── DATA FOR THE TASK ──

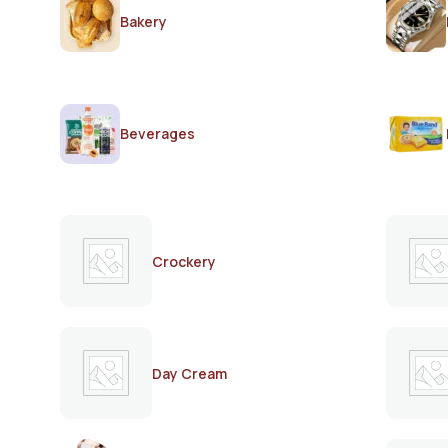
Bakery
Beverages
Crockery
Day Cream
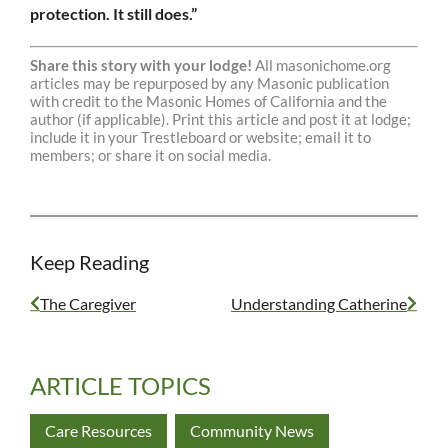
protection. It still does.”
Share this story with your lodge!
All masonichome.org
articles may be repurposed by any Masonic publication
with credit to the Masonic Homes of California and the
author (if applicable). Print this article and post it at lodge;
include it in your Trestleboard or website; email it to
members; or share it on social media.
Keep Reading
The Caregiver
Understanding Catherine
ARTICLE TOPICS
Care Resources
Community News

───

EXERCISE DETAILS | Rewrite the text of the rows above, replacing every "lodge" with "chapter" and leaving everything else unchanged. Leave the pictures out.

RESPONSE BOX |
Bakery
Beverages
Crockery
Day Cream
protection. It still does.”
Share this story with your chapter!
All masonichome.org
articles may be repurposed by any Masonic publication
with credit to the Masonic Homes of California and the
author (if applicable). Print this article and post it at chapter;
include it in your Trestleboard or website; email it to
members; or share it on social media.
Keep Reading
The Caregiver
Understanding Catherine
ARTICLE TOPICS
Care Resources
Community News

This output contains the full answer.